The Financial Conduct Authority has found that from 5 February to 19 June 2009 McNeil failed to disclose information that might have indicated its products’ inability to pay out income to investors.
But McNeil has hit back, saying he was “stitched up” by the watchdog, which “misled” him into settling in 2011.
Calling their decisions “ill informed, inaccurate and self-preserving,” McNeil said: “Keydata covered payments to investors and advisers from its own resources during the period of the alleged SOP 4 breach. I reported this exposure on our FCA financial return in March 2009.
“The FCA ignored this disclosure because no one at the FCA looked at this financial return. The FCA’s claim that I should have rang them up and explained what was happening in words of one syllable is nonsense. If they cannot read financial figures, they should not be regulating financial firms.”
Keydata designed and sold investment products to retail investors via IFAs.
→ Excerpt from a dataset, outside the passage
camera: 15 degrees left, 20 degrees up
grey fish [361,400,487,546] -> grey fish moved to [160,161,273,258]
The products were underpinned by Keydata’s investment in bonds issued by several Luxembourg-based special purpose vehicles, including one called SLS Capital, which invested in life settlement policies, or death bonds.
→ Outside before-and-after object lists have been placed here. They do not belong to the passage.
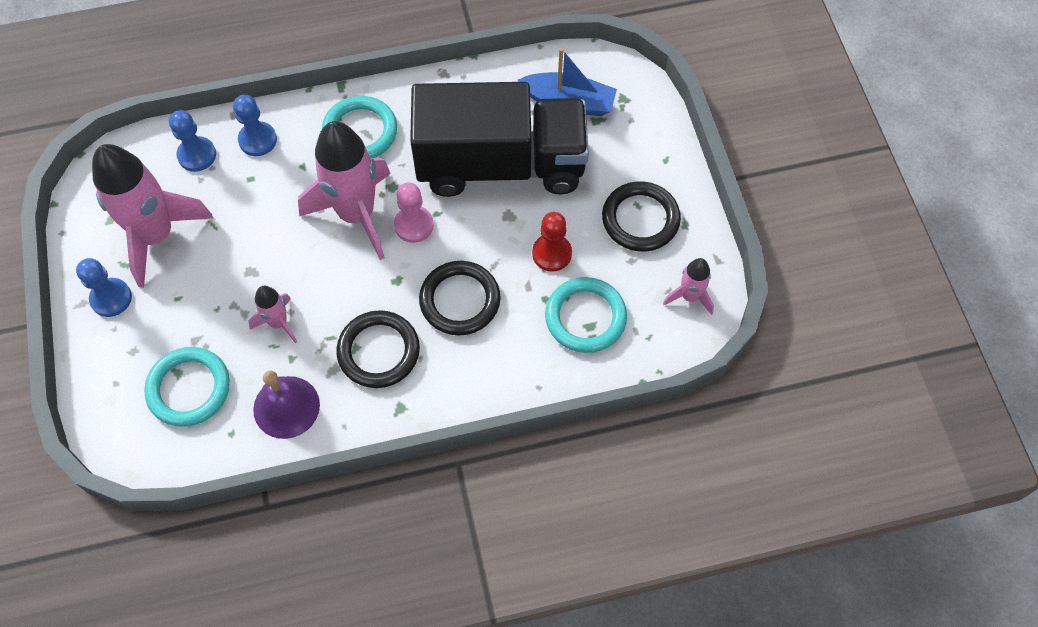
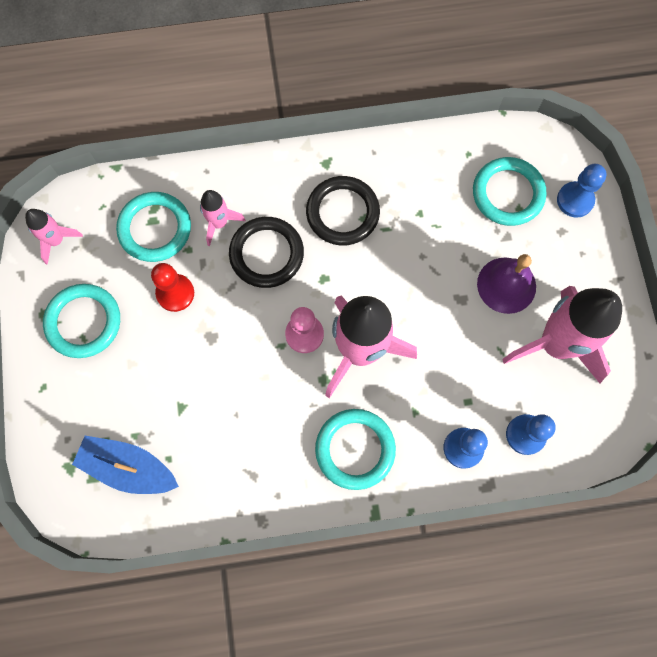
camera: 175 degrees left, 10 degrees up
blue pawn [76,258,132,317] -> blue pawn moved to [557,164,607,218]
pink rocket [249,286,297,343] -> pink rocket moved to [200,190,245,246]
purple bell [253,371,320,439] -> purple bell moved to [477,254,536,314]
black truck [410,82,589,197] -> none
black ring [602,181,681,252] -> turquoise ring [43,284,120,358]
Following Keydata’s administration process in June 2009, it transpired SLS had failed to make certain payments due to Keydata, which had instead covered £4.2m of income payments from its own company resources.
A statement from the FCA said: “This had the effect of masking problems with SLS and the performance of the SLS portfolio. In his role as Keydata’s finance director, Mr McNeil was aware that Keydata continued to make such payments and failed to ensure that Keydata reported the matter to the FCA or to inform the FCA himself when he knew that the matter had not been reported.”
But McNeil said: “The SLS fund was the subject of an elaborate fraud in 2008. We were unaware of the fraud, but pulled out the stops to ensure investors were getting paid. How I reported the resulting figures would have made no difference to the eventual outcome for investors.”
In addition, McNeil failed to challenge a decision in late 2008 to enter into a “complicated transaction” which attempted to underwrite the missed SLS income payments, rather allowing Keydata to release £500,000 of its own funds without fully understanding the transaction or associated risks.
The FCA added: “Mr McNeil also failed to act with due skill, care and diligence in relation to the security transaction and the release of Keydata’s corporate funds by failing to take sufficient steps to inform himself about the transaction or to understand the risks that were involved.” Mr McNeil agreed to early settlement; as such he was eligible for a 30% discount. The fine would otherwise have been £500,000.